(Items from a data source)
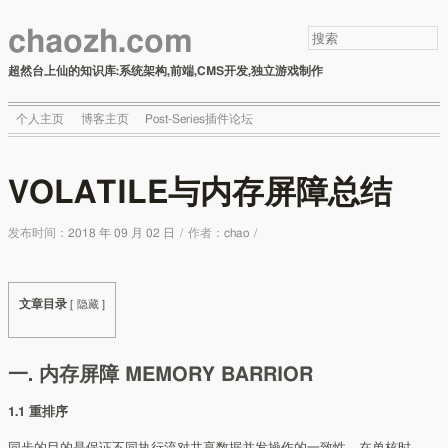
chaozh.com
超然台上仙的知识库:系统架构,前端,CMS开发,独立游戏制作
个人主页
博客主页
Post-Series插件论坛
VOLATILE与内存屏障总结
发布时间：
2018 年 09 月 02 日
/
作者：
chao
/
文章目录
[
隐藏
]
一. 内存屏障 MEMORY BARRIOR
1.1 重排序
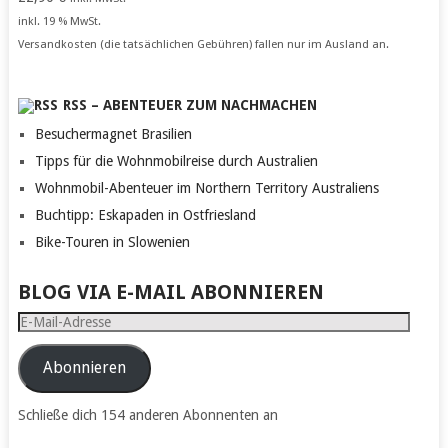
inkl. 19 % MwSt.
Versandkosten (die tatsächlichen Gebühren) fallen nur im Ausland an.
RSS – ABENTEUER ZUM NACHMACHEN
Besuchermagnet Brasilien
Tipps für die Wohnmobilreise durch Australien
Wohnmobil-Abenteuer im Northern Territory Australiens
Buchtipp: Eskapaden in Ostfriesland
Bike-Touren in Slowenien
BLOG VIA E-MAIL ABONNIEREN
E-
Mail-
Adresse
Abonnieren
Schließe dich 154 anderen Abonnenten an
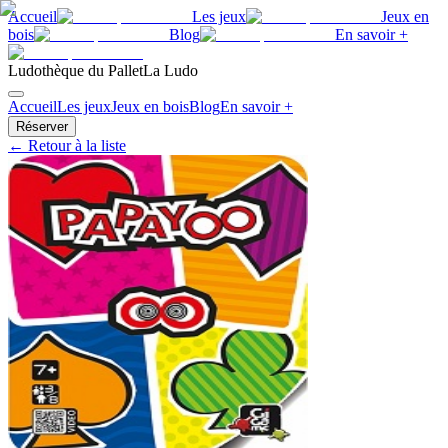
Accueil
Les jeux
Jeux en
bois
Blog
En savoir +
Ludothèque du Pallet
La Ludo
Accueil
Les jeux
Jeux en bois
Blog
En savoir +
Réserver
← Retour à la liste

Task item -
Please copy the entries in full. Leave each image out.

Written response -
chaozh.com
超然台上仙的知识库:系统架构,前端,CMS开发,独立游戏制作
个人主页
博客主页
Post-Series插件论坛
VOLATILE与内存屏障总结
发布时间：
2018 年 09 月 02 日
/
作者：
chao
/
文章目录
[
隐藏
]
一. 内存屏障 MEMORY BARRIOR
1.1 重排序
inkl. 19 % MwSt.
Versandkosten (die tatsächlichen Gebühren) fallen nur im Ausland an.
RSS – ABENTEUER ZUM NACHMACHEN
Besuchermagnet Brasilien
Tipps für die Wohnmobilreise durch Australien
Wohnmobil-Abenteuer im Northern Territory Australiens
Buchtipp: Eskapaden in Ostfriesland
Bike-Touren in Slowenien
BLOG VIA E-MAIL ABONNIEREN
E-
Mail-
Adresse
Abonnieren
Schließe dich 154 anderen Abonnenten an
Accueil
Les jeux
Jeux en
bois
Blog
En savoir +
Ludothèque du Pallet
La Ludo
Accueil
Les jeux
Jeux en bois
Blog
En savoir +
Réserver
← Retour à la liste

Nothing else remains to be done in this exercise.